**DESCRIPTION OF THE TASK:**
Give the lines below again exactly, starting with the line that holds "[999,323,1069,338] rational ->" and going on through the line that holds "[109,308,186,322] incorporate ->".

**EXTRACTED INFORMATION:**

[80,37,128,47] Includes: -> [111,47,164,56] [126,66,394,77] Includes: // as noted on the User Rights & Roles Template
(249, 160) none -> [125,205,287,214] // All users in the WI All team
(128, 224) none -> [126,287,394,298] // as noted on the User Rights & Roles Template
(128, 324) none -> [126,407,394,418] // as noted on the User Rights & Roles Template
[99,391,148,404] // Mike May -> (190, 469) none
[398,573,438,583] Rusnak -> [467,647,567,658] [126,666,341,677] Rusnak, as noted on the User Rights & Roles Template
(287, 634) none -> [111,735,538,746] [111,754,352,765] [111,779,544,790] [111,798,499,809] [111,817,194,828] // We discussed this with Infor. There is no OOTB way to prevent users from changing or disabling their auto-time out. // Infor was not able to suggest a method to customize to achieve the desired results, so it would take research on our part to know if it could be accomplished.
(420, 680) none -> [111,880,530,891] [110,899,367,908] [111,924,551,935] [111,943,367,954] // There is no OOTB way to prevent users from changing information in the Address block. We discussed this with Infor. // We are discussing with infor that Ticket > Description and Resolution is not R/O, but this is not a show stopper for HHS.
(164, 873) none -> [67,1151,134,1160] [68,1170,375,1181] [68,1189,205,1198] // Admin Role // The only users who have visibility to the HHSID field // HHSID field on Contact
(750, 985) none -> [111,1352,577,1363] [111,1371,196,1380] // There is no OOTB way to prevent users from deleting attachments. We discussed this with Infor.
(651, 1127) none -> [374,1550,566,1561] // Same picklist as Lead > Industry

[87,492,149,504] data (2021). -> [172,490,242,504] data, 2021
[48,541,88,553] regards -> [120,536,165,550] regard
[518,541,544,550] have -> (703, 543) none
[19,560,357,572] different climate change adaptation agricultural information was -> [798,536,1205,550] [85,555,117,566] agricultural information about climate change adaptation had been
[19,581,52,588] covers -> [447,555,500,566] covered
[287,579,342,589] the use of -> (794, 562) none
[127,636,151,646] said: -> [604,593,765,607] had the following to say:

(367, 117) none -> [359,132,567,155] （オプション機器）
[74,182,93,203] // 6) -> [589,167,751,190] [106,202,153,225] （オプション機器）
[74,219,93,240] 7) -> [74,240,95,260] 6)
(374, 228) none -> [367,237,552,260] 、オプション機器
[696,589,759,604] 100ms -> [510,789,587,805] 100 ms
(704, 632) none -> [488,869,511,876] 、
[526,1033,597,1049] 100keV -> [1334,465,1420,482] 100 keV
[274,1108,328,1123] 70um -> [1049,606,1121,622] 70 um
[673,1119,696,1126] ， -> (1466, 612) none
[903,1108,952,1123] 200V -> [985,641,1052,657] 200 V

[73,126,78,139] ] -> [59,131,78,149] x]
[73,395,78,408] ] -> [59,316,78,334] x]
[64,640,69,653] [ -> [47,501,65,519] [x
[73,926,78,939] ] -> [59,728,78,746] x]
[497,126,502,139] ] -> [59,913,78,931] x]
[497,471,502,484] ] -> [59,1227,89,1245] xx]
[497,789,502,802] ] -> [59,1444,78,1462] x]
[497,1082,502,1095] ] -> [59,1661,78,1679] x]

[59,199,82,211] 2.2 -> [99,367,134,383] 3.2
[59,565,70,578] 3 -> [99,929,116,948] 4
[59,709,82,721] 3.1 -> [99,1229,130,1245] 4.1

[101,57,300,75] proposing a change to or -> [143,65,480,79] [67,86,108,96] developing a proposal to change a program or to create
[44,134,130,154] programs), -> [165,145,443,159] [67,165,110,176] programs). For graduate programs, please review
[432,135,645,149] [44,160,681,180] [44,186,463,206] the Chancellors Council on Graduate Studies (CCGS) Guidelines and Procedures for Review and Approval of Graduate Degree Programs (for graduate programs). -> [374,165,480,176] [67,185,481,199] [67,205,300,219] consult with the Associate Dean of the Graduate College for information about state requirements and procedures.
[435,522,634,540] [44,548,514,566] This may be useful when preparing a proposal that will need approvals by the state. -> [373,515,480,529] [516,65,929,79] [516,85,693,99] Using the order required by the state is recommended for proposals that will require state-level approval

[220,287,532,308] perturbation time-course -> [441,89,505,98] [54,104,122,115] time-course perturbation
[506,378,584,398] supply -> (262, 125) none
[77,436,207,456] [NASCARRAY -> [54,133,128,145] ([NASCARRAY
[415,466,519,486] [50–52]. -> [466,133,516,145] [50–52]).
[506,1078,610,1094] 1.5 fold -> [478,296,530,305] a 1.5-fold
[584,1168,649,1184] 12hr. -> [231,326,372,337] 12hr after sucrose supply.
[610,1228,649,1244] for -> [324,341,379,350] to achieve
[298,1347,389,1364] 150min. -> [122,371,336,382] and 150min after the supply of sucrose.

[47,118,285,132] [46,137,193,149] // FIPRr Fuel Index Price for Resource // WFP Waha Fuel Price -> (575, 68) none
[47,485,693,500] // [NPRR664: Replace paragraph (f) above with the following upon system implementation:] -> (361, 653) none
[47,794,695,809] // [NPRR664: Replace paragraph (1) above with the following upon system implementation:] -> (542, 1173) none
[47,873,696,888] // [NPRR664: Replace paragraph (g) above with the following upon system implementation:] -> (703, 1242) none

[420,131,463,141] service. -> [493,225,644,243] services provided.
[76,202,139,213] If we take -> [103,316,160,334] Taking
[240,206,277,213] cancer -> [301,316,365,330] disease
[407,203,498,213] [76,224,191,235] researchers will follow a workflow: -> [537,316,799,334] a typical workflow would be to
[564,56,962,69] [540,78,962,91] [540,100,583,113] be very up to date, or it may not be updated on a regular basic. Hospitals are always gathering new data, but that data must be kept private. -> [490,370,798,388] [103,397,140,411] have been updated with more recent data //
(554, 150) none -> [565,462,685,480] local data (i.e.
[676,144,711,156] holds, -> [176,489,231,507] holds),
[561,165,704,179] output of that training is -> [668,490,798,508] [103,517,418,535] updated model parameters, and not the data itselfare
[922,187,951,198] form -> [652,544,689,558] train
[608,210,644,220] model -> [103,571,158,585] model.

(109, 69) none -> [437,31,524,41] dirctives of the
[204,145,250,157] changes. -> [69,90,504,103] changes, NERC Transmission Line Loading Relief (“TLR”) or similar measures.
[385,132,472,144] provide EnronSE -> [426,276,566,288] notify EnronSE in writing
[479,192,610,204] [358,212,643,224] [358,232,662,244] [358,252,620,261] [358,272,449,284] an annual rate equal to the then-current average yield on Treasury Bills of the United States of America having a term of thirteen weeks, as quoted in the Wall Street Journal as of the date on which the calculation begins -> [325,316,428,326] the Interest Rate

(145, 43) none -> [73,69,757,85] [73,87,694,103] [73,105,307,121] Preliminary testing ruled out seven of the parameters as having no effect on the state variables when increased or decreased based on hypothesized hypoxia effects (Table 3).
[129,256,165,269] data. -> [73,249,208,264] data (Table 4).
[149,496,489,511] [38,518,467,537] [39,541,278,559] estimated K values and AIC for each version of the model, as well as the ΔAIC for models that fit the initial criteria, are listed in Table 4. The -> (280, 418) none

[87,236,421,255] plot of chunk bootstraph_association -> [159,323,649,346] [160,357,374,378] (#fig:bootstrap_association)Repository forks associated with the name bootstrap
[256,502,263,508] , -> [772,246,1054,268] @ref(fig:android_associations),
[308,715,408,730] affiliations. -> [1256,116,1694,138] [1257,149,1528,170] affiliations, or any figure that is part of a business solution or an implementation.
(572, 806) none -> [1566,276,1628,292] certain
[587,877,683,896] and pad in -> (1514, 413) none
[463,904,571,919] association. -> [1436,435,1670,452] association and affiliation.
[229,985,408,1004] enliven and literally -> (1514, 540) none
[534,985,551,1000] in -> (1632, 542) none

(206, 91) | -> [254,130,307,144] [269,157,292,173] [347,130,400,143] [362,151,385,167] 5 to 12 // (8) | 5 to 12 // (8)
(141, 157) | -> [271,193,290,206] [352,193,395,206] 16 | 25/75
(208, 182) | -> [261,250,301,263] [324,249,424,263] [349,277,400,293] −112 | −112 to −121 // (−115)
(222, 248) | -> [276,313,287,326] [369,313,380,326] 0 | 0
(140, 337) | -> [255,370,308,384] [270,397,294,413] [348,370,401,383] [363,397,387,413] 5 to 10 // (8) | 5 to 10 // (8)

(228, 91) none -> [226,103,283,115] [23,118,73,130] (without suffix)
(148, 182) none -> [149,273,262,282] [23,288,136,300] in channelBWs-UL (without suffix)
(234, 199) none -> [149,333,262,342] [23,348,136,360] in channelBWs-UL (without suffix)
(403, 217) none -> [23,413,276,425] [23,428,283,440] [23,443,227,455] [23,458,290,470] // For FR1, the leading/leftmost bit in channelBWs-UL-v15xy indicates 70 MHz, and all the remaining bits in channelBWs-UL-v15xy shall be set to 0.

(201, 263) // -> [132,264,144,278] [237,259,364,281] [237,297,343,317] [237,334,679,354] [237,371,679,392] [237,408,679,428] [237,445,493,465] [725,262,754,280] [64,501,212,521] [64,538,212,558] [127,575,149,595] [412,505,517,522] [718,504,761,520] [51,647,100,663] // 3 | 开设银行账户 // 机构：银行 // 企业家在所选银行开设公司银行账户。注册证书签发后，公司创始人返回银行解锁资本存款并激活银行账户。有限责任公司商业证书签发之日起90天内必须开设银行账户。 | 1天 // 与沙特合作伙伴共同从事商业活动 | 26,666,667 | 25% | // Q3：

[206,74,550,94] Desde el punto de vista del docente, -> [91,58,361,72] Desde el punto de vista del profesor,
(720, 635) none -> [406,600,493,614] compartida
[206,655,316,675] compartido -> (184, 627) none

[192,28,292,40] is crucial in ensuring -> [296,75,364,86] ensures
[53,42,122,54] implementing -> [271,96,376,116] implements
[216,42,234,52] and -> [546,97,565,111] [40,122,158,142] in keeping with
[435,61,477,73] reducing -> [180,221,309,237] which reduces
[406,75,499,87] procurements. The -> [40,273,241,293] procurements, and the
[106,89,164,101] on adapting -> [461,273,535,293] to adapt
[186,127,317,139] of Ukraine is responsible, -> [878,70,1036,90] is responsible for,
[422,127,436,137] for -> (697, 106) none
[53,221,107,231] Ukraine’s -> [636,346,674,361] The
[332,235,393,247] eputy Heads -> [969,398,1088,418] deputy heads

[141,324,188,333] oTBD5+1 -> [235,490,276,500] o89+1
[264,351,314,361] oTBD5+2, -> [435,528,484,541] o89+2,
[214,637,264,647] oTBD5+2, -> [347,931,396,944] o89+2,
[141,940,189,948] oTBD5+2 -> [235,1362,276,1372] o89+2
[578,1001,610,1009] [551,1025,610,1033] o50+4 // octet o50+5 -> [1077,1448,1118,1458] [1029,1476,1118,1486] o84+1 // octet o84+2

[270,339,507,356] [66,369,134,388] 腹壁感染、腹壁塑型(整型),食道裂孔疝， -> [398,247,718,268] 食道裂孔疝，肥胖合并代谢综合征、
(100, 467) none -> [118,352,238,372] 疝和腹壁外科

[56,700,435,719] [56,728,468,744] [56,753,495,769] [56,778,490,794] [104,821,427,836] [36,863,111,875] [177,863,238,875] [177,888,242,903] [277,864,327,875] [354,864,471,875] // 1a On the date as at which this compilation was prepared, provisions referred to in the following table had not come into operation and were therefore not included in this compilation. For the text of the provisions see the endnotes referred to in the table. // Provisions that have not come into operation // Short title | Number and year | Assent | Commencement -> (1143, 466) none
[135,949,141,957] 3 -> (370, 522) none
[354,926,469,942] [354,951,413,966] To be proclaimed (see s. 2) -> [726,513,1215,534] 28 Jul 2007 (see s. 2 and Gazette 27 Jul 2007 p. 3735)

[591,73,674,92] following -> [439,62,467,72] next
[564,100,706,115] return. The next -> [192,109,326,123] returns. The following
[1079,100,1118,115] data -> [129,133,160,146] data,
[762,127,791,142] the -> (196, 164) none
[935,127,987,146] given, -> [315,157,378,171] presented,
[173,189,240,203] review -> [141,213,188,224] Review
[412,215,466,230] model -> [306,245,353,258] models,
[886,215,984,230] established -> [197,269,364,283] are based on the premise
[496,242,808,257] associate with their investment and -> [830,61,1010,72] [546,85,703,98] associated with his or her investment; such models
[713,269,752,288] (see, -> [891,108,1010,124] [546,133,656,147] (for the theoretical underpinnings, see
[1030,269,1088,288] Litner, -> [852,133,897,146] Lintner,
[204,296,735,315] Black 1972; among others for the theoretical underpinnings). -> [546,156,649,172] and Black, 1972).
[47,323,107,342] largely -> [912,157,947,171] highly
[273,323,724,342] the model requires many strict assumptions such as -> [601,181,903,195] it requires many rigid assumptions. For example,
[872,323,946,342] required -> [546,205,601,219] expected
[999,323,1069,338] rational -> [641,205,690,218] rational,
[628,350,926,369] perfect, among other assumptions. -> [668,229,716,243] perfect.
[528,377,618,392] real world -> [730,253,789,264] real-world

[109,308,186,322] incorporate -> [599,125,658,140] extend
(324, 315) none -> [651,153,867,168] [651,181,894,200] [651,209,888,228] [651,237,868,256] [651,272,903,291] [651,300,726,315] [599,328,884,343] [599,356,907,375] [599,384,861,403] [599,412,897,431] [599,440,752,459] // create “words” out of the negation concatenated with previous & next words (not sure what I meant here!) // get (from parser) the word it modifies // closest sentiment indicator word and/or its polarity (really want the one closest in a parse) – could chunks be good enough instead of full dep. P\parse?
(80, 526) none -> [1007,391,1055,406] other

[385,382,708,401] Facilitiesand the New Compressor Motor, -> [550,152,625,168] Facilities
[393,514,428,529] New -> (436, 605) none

**ANSWER TO THIS EXERCISE:**
[999,323,1069,338] rational -> [641,205,690,218] rational,
[628,350,926,369] perfect, among other assumptions. -> [668,229,716,243] perfect.
[528,377,618,392] real world -> [730,253,789,264] real-world

[109,308,186,322] incorporate -> [599,125,658,140] extend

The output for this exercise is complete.